-- Start DATA FOR THIS TASK --

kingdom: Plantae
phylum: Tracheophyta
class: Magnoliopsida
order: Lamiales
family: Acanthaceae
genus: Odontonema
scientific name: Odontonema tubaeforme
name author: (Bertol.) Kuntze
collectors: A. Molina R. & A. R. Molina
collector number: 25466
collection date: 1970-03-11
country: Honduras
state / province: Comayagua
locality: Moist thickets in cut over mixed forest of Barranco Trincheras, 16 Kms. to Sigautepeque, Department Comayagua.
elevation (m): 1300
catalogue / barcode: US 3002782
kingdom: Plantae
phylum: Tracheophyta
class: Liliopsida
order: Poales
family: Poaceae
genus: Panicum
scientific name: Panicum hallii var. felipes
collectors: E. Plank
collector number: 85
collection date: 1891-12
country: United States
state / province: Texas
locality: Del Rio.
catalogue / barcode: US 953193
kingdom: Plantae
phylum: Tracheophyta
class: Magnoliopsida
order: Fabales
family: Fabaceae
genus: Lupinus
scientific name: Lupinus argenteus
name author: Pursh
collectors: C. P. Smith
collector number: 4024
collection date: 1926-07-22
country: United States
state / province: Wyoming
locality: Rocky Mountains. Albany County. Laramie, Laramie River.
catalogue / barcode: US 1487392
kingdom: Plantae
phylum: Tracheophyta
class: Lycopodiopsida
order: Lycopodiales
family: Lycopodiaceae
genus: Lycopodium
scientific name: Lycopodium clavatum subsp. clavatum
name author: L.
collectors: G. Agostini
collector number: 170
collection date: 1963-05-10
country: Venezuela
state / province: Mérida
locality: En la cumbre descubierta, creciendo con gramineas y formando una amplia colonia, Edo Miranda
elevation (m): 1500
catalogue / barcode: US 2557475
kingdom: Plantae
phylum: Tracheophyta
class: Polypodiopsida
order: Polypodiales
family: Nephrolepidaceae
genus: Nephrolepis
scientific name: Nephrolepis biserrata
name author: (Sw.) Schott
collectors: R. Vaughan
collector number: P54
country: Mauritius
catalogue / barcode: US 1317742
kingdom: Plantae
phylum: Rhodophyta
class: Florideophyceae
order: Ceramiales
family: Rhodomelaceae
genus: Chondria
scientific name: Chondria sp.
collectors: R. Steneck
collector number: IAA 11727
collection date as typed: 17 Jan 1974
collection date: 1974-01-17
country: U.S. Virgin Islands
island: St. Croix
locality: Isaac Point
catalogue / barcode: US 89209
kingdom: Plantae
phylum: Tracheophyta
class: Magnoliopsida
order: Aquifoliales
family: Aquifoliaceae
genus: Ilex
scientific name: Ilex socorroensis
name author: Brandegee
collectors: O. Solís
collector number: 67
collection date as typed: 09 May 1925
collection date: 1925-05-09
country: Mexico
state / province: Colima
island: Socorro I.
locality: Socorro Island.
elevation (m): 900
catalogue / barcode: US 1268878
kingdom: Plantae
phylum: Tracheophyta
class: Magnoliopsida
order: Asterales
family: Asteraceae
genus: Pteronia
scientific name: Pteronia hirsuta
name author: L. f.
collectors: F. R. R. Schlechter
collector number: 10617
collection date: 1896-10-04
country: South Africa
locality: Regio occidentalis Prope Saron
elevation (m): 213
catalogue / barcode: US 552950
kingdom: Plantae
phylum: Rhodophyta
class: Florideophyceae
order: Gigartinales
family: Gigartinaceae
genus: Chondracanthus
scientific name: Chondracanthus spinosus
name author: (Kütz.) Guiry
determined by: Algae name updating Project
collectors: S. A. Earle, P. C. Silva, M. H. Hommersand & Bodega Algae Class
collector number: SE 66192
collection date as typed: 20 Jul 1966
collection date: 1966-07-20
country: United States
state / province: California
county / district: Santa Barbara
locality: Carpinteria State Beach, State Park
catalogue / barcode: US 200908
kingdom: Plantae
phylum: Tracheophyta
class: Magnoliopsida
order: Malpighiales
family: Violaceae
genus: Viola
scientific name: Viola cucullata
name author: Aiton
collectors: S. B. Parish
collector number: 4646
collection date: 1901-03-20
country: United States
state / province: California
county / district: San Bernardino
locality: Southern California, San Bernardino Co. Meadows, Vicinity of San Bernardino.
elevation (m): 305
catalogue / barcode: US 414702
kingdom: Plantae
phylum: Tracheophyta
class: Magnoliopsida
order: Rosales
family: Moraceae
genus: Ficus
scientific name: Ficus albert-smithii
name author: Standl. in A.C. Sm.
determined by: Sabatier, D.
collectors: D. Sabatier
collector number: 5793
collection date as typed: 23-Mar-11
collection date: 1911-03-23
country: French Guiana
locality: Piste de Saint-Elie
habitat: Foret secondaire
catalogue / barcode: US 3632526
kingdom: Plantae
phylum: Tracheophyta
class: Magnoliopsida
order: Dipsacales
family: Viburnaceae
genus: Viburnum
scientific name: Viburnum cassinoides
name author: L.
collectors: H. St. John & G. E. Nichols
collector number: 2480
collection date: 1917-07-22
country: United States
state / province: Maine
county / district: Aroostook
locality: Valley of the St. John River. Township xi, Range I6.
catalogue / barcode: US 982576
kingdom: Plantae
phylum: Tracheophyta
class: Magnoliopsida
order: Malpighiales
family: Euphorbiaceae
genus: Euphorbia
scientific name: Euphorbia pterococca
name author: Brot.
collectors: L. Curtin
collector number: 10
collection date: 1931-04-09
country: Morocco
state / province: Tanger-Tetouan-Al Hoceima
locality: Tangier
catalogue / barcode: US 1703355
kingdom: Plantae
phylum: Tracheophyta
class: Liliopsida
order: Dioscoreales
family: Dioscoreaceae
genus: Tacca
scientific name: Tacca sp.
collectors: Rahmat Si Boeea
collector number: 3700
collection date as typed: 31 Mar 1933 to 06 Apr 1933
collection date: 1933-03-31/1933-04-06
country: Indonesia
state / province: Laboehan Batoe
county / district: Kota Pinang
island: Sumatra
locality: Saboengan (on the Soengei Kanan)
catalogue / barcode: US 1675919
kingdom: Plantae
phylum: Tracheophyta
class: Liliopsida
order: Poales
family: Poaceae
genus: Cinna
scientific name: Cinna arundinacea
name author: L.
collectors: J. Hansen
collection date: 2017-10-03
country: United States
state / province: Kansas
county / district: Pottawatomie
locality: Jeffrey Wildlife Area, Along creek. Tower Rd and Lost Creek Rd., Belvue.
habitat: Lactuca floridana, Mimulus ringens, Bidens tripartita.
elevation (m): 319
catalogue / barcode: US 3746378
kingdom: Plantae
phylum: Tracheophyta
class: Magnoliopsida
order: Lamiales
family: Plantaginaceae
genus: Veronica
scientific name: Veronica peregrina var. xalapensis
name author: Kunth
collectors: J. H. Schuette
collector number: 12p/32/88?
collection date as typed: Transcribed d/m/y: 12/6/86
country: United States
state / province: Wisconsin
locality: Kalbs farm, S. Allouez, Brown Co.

-- End DATA FOR THIS TASK --

■ WHAT YOU ARE ASKED TO DO:
Convert every line of the entries above into a Markdown table with a column named "Row" holding the row number and a column named "Line" holding the line itself, leaving out any blank lines.

■ CORRECT RESPONSE:
| Row | Line |
|---|---|
| 1 | kingdom: Plantae |
| 2 | phylum: Tracheophyta |
| 3 | class: Magnoliopsida |
| 4 | order: Lamiales |
| 5 | family: Acanthaceae |
| 6 | genus: Odontonema |
| 7 | scientific name: Odontonema tubaeforme |
| 8 | name author: (Bertol.) Kuntze |
| 9 | collectors: A. Molina R. & A. R. Molina |
| 10 | collector number: 25466 |
| 11 | collection date: 1970-03-11 |
| 12 | country: Honduras |
| 13 | state / province: Comayagua |
| 14 | locality: Moist thickets in cut over mixed forest of Barranco Trincheras, 16 Kms. to Sigautepeque, Department Comayagua. |
| 15 | elevation (m): 1300 |
| 16 | catalogue / barcode: US 3002782 |
| 17 | kingdom: Plantae |
| 18 | phylum: Tracheophyta |
| 19 | class: Liliopsida |
| 20 | order: Poales |
| 21 | family: Poaceae |
| 22 | genus: Panicum |
| 23 | scientific name: Panicum hallii var. felipes |
| 24 | collectors: E. Plank |
| 25 | collector number: 85 |
| 26 | collection date: 1891-12 |
| 27 | country: United States |
| 28 | state / province: Texas |
| 29 | locality: Del Rio. |
| 30 | catalogue / barcode: US 953193 |
| 31 | kingdom: Plantae |
| 32 | phylum: Tracheophyta |
| 33 | class: Magnoliopsida |
| 34 | order: Fabales |
| 35 | family: Fabaceae |
| 36 | genus: Lupinus |
| 37 | scientific name: Lupinus argenteus |
| 38 | name author: Pursh |
| 39 | collectors: C. P. Smith |
| 40 | collector number: 4024 |
| 41 | collection date: 1926-07-22 |
| 42 | country: United States |
| 43 | state / province: Wyoming |
| 44 | locality: Rocky Mountains. Albany County. Laramie, Laramie River. |
| 45 | catalogue / barcode: US 1487392 |
| 46 | kingdom: Plantae |
| 47 | phylum: Tracheophyta |
| 48 | class: Lycopodiopsida |
| 49 | order: Lycopodiales |
| 50 | family: Lycopodiaceae |
| 51 | genus: Lycopodium |
| 52 | scientific name: Lycopodium clavatum subsp. clavatum |
| 53 | name author: L. |
| 54 | collectors: G. Agostini |
| 55 | collector number: 170 |
| 56 | collection date: 1963-05-10 |
| 57 | country: Venezuela |
| 58 | state / province: Mérida |
| 59 | locality: En la cumbre descubierta, creciendo con gramineas y formando una amplia colonia, Edo Miranda |
| 60 | elevation (m): 1500 |
| 61 | catalogue / barcode: US 2557475 |
| 62 | kingdom: Plantae |
| 63 | phylum: Tracheophyta |
| 64 | class: Polypodiopsida |
| 65 | order: Polypodiales |
| 66 | family: Nephrolepidaceae |
| 67 | genus: Nephrolepis |
| 68 | scientific name: Nephrolepis biserrata |
| 69 | name author: (Sw.) Schott |
| 70 | collectors: R. Vaughan |
| 71 | collector number: P54 |
| 72 | country: Mauritius |
| 73 | catalogue / barcode: US 1317742 |
| 74 | kingdom: Plantae |
| 75 | phylum: Rhodophyta |
| 76 | class: Florideophyceae |
| 77 | order: Ceramiales |
| 78 | family: Rhodomelaceae |
| 79 | genus: Chondria |
| 80 | scientific name: Chondria sp. |
| 81 | collectors: R. Steneck |
| 82 | collector number: IAA 11727 |
| 83 | collection date as typed: 17 Jan 1974 |
| 84 | collection date: 1974-01-17 |
| 85 | country: U.S. Virgin Islands |
| 86 | island: St. Croix |
| 87 | locality: Isaac Point |
| 88 | catalogue / barcode: US 89209 |
| 89 | kingdom: Plantae |
| 90 | phylum: Tracheophyta |
| 91 | class: Magnoliopsida |
| 92 | order: Aquifoliales |
| 93 | family: Aquifoliaceae |
| 94 | genus: Ilex |
| 95 | scientific name: Ilex socorroensis |
| 96 | name author: Brandegee |
| 97 | collectors: O. Solís |
| 98 | collector number: 67 |
| 99 | collection date as typed: 09 May 1925 |
| 100 | collection date: 1925-05-09 |
| 101 | country: Mexico |
| 102 | state / province: Colima |
| 103 | island: Socorro I. |
| 104 | locality: Socorro Island. |
| 105 | elevation (m): 900 |
| 106 | catalogue / barcode: US 1268878 |
| 107 | kingdom: Plantae |
| 108 | phylum: Tracheophyta |
| 109 | class: Magnoliopsida |
| 110 | order: Asterales |
| 111 | family: Asteraceae |
| 112 | genus: Pteronia |
| 113 | scientific name: Pteronia hirsuta |
| 114 | name author: L. f. |
| 115 | collectors: F. R. R. Schlechter |
| 116 | collector number: 10617 |
| 117 | collection date: 1896-10-04 |
| 118 | country: South Africa |
| 119 | locality: Regio occidentalis Prope Saron |
| 120 | elevation (m): 213 |
| 121 | catalogue / barcode: US 552950 |
| 122 | kingdom: Plantae |
| 123 | phylum: Rhodophyta |
| 124 | class: Florideophyceae |
| 125 | order: Gigartinales |
| 126 | family: Gigartinaceae |
| 127 | genus: Chondracanthus |
| 128 | scientific name: Chondracanthus spinosus |
| 129 | name author: (Kütz.) Guiry |
| 130 | determined by: Algae name updating Project |
| 131 | collectors: S. A. Earle, P. C. Silva, M. H. Hommersand & Bodega Algae Class |
| 132 | collector number: SE 66192 |
| 133 | collection date as typed: 20 Jul 1966 |
| 134 | collection date: 1966-07-20 |
| 135 | country: United States |
| 136 | state / province: California |
| 137 | county / district: Santa Barbara |
| 138 | locality: Carpinteria State Beach, State Park |
| 139 | catalogue / barcode: US 200908 |
| 140 | kingdom: Plantae |
| 141 | phylum: Tracheophyta |
| 142 | class: Magnoliopsida |
| 143 | order: Malpighiales |
| 144 | family: Violaceae |
| 145 | genus: Viola |
| 146 | scientific name: Viola cucullata |
| 147 | name author: Aiton |
| 148 | collectors: S. B. Parish |
| 149 | collector number: 4646 |
| 150 | collection date: 1901-03-20 |
| 151 | country: United States |
| 152 | state / province: California |
| 153 | county / district: San Bernardino |
| 154 | locality: Southern California, San Bernardino Co. Meadows, Vicinity of San Bernardino. |
| 155 | elevation (m): 305 |
| 156 | catalogue / barcode: US 414702 |
| 157 | kingdom: Plantae |
| 158 | phylum: Tracheophyta |
| 159 | class: Magnoliopsida |
| 160 | order: Rosales |
| 161 | family: Moraceae |
| 162 | genus: Ficus |
| 163 | scientific name: Ficus albert-smithii |
| 164 | name author: Standl. in A.C. Sm. |
| 165 | determined by: Sabatier, D. |
| 166 | collectors: D. Sabatier |
| 167 | collector number: 5793 |
| 168 | collection date as typed: 23-Mar-11 |
| 169 | collection date: 1911-03-23 |
| 170 | country: French Guiana |
| 171 | locality: Piste de Saint-Elie |
| 172 | habitat: Foret secondaire |
| 173 | catalogue / barcode: US 3632526 |
| 174 | kingdom: Plantae |
| 175 | phylum: Tracheophyta |
| 176 | class: Magnoliopsida |
| 177 | order: Dipsacales |
| 178 | family: Viburnaceae |
| 179 | genus: Viburnum |
| 180 | scientific name: Viburnum cassinoides |
| 181 | name author: L. |
| 182 | collectors: H. St. John & G. E. Nichols |
| 183 | collector number: 2480 |
| 184 | collection date: 1917-07-22 |
| 185 | country: United States |
| 186 | state / province: Maine |
| 187 | county / district: Aroostook |
| 188 | locality: Valley of the St. John River. Township xi, Range I6. |
| 189 | catalogue / barcode: US 982576 |
| 190 | kingdom: Plantae |
| 191 | phylum: Tracheophyta |
| 192 | class: Magnoliopsida |
| 193 | order: Malpighiales |
| 194 | family: Euphorbiaceae |
| 195 | genus: Euphorbia |
| 196 | scientific name: Euphorbia pterococca |
| 197 | name author: Brot. |
| 198 | collectors: L. Curtin |
| 199 | collector number: 10 |
| 200 | collection date: 1931-04-09 |
| 201 | country: Morocco |
| 202 | state / province: Tanger-Tetouan-Al Hoceima |
| 203 | locality: Tangier |
| 204 | catalogue / barcode: US 1703355 |
| 205 | kingdom: Plantae |
| 206 | phylum: Tracheophyta |
| 207 | class: Liliopsida |
| 208 | order: Dioscoreales |
| 209 | family: Dioscoreaceae |
| 210 | genus: Tacca |
| 211 | scientific name: Tacca sp. |
| 212 | collectors: Rahmat Si Boeea |
| 213 | collector number: 3700 |
| 214 | collection date as typed: 31 Mar 1933 to 06 Apr 1933 |
| 215 | collection date: 1933-03-31/1933-04-06 |
| 216 | country: Indonesia |
| 217 | state / province: Laboehan Batoe |
| 218 | county / district: Kota Pinang |
| 219 | island: Sumatra |
| 220 | locality: Saboengan (on the Soengei Kanan) |
| 221 | catalogue / barcode: US 1675919 |
| 222 | kingdom: Plantae |
| 223 | phylum: Tracheophyta |
| 224 | class: Liliopsida |
| 225 | order: Poales |
| 226 | family: Poaceae |
| 227 | genus: Cinna |
| 228 | scientific name: Cinna arundinacea |
| 229 | name author: L. |
| 230 | collectors: J. Hansen |
| 231 | collection date: 2017-10-03 |
| 232 | country: United States |
| 233 | state / province: Kansas |
| 234 | county / district: Pottawatomie |
| 235 | locality: Jeffrey Wildlife Area, Along creek. Tower Rd and Lost Creek Rd., Belvue. |
| 236 | habitat: Lactuca floridana, Mimulus ringens, Bidens tripartita. |
| 237 | elevation (m): 319 |
| 238 | catalogue / barcode: US 3746378 |
| 239 | kingdom: Plantae |
| 240 | phylum: Tracheophyta |
| 241 | class: Magnoliopsida |
| 242 | order: Lamiales |
| 243 | family: Plantaginaceae |
| 244 | genus: Veronica |
| 245 | scientific name: Veronica peregrina var. xalapensis |
| 246 | name author: Kunth |
| 247 | collectors: J. H. Schuette |
| 248 | collector number: 12p/32/88? |
| 249 | collection date as typed: Transcribed d/m/y: 12/6/86 |
| 250 | country: United States |
| 251 | state / province: Wisconsin |
| 252 | locality: Kalbs farm, S. Allouez, Brown Co. |